If (and right now, it reamins a massive "if") this result can be corroborated, we may be in the midst of what Thomas Kuhn would call a paradigm shift. In his seminal text The Structure of Scientific Revolutions he argues that movement from one paradigm to another (in this case, possibly from the Standard Model to string theory) must be preceded by an evidential anomaly (the neutrino moving faster than the speed of light) which, if scientists are repeatedly unable to solve using current data problem sets, leads to a scientific crisis. A crisis in this case would result in physicists being forced to re-examine some of the aspects of science that they've long taken for granted--like our perception of only four dimensions, or the speed limit of light. A true paradigm shift would occur if the scientific community is able to change their world view (and attract enough scientists to that community) regarding how certain tenets can be re-interpreted in light of new data. The result is adoption of the new paradigm and scientific revolution.

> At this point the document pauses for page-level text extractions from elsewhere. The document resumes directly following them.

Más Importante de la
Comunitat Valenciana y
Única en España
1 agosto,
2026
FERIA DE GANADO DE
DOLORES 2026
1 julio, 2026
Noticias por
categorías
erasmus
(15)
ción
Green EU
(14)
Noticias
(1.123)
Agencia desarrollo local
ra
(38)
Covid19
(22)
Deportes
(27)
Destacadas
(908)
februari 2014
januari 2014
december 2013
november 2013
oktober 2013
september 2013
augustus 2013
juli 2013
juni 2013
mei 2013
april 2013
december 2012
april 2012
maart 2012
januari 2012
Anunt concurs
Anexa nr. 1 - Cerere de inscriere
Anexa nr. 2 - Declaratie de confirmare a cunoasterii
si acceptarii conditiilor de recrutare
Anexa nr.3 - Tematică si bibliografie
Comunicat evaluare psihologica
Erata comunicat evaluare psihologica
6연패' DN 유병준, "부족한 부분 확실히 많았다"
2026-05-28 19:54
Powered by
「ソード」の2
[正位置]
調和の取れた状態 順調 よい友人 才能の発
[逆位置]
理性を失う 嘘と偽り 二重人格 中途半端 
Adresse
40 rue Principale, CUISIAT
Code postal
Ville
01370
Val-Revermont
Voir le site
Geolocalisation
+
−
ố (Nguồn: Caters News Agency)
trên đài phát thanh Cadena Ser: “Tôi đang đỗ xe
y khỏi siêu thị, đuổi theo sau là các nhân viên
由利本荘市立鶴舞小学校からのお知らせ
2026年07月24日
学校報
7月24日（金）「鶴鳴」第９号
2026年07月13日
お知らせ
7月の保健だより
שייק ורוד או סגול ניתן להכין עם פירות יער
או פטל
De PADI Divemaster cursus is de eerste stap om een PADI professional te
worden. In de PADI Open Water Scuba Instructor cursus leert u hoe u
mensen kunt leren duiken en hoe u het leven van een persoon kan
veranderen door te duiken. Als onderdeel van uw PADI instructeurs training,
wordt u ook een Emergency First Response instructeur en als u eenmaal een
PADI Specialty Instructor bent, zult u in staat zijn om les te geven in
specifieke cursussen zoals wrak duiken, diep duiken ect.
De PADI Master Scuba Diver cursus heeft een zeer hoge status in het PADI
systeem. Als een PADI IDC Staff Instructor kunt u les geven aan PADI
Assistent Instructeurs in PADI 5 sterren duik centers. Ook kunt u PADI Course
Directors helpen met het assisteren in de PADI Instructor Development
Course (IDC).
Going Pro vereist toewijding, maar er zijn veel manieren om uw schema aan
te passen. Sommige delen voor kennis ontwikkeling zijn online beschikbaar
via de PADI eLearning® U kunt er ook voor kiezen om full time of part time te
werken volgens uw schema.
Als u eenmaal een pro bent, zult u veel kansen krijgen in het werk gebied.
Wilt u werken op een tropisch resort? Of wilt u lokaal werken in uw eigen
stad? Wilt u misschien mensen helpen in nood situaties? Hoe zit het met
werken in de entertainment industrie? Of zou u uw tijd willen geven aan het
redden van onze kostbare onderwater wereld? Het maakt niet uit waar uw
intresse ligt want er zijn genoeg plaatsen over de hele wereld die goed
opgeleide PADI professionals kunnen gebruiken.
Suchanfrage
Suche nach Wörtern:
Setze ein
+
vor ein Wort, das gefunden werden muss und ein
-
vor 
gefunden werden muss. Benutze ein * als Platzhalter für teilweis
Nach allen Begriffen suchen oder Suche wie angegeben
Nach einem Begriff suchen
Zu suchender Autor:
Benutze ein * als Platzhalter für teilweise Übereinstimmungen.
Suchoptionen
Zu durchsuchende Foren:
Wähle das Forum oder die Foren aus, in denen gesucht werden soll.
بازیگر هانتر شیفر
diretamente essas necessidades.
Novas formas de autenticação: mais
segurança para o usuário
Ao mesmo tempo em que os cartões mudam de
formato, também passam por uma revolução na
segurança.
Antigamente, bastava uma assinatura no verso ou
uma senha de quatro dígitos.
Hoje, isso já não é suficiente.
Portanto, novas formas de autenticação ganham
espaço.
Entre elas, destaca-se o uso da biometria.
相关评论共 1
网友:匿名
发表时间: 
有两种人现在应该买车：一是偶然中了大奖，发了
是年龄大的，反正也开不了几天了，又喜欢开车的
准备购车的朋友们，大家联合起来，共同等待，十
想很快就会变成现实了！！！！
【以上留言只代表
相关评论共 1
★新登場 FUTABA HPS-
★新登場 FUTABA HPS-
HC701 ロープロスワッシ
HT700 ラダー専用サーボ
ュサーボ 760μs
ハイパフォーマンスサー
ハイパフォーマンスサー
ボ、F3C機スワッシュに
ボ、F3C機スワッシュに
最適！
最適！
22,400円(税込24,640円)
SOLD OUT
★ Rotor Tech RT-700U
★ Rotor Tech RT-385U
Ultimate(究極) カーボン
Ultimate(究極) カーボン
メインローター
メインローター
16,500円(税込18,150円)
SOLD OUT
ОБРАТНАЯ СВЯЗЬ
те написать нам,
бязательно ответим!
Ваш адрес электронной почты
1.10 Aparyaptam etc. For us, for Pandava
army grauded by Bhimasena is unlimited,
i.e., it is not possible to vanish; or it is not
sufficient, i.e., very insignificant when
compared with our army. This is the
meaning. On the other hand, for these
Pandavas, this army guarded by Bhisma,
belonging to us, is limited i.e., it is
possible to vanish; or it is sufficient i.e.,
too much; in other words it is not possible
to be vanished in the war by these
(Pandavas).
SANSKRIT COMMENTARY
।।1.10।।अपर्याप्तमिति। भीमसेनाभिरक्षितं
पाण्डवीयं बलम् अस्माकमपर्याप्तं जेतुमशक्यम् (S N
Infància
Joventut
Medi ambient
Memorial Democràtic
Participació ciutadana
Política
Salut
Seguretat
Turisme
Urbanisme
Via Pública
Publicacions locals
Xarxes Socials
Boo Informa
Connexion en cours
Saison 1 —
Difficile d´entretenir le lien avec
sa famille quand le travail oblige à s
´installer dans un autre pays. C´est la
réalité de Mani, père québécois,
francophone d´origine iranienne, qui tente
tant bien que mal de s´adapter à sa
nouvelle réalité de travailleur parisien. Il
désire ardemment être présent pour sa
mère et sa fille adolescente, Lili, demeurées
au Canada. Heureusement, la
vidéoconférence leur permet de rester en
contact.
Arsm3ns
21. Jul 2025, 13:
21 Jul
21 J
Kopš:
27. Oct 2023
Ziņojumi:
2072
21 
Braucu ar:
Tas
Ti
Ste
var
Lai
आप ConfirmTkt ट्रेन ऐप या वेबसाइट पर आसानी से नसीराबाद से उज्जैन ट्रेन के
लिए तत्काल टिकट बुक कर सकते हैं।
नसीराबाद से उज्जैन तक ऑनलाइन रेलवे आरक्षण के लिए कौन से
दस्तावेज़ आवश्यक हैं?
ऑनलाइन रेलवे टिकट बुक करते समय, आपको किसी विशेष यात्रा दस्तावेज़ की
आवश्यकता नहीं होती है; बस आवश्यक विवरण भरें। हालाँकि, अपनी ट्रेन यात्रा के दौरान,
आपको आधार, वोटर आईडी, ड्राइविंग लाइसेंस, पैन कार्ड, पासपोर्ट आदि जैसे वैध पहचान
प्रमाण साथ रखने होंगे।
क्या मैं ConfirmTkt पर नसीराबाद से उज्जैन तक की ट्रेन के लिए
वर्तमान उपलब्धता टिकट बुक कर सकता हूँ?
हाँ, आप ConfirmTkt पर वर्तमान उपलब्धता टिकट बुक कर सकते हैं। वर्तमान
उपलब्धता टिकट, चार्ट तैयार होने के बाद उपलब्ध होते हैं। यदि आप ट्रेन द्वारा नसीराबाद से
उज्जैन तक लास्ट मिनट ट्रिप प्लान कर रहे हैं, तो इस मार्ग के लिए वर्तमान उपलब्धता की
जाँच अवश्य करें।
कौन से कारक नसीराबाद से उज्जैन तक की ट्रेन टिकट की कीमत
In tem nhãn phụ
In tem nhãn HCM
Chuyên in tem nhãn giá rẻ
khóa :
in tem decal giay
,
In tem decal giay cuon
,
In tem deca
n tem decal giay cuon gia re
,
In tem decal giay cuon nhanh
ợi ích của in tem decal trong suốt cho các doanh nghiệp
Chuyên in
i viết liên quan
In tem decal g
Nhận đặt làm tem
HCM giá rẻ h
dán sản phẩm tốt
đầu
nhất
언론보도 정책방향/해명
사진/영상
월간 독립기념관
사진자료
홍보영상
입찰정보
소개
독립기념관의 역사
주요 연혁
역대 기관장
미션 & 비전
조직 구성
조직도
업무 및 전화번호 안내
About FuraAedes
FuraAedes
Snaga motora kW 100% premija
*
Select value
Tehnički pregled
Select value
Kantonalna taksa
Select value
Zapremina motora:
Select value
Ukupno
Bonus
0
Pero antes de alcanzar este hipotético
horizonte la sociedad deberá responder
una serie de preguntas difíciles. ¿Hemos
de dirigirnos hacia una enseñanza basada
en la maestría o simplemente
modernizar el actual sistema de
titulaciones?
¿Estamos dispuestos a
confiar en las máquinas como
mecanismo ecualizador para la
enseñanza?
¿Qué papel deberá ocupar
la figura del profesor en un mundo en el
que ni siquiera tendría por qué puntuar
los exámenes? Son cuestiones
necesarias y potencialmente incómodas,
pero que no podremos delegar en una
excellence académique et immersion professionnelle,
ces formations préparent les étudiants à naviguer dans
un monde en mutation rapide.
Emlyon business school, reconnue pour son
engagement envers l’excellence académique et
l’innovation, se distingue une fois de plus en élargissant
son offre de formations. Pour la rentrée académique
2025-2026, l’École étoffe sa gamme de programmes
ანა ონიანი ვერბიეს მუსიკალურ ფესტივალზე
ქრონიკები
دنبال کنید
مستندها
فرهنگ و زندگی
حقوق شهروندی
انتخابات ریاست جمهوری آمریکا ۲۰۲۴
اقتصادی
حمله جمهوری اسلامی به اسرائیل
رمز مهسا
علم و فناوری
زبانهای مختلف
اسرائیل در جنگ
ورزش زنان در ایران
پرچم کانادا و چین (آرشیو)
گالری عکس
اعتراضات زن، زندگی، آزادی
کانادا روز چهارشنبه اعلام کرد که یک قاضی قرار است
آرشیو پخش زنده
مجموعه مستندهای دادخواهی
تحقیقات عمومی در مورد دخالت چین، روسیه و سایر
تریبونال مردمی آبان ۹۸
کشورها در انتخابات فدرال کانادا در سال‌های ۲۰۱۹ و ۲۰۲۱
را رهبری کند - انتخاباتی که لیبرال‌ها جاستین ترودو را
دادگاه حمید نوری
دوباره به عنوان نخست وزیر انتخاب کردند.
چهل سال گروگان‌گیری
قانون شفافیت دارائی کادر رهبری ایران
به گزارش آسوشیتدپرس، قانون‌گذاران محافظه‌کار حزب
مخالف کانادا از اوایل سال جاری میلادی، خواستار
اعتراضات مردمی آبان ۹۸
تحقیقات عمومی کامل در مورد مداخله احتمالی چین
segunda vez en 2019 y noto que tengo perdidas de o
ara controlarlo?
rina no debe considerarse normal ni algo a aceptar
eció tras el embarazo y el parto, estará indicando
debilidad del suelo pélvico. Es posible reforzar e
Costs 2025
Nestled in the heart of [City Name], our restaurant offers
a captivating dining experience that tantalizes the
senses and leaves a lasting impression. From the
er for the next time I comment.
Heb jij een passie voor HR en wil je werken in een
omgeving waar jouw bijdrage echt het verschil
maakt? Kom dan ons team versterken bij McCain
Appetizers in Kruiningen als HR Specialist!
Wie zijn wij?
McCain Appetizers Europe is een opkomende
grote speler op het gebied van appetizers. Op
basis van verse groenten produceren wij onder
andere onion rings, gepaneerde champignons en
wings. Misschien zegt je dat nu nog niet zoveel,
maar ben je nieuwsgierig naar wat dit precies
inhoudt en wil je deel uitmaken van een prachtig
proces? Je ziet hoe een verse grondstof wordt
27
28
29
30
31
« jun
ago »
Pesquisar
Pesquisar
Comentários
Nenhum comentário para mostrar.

My fingers are crossed that we'll get to experience this revolution in our lifetimes: if the neutrino effect proves accurate, and physics moves past the Standard Model--but importantly, retains Einstein's special theory of relativity--into a realm of competing multi-dimension theories, there could be some dramatic truths revealed about the universe and our role in it. Pursuit of a grand unifying theory may have gone out of fashion in the past quarter century, but it's still a romantic ontological goal. It could be that the string theory boom of the 1990s was the start of the paradigm shift, and with CERN and OPERA able to articulate experiments beyond the wildest imaginations of scientists fifty years ago, we're just now seeing data that has the kind of anomolous strength required to presage a true revolution.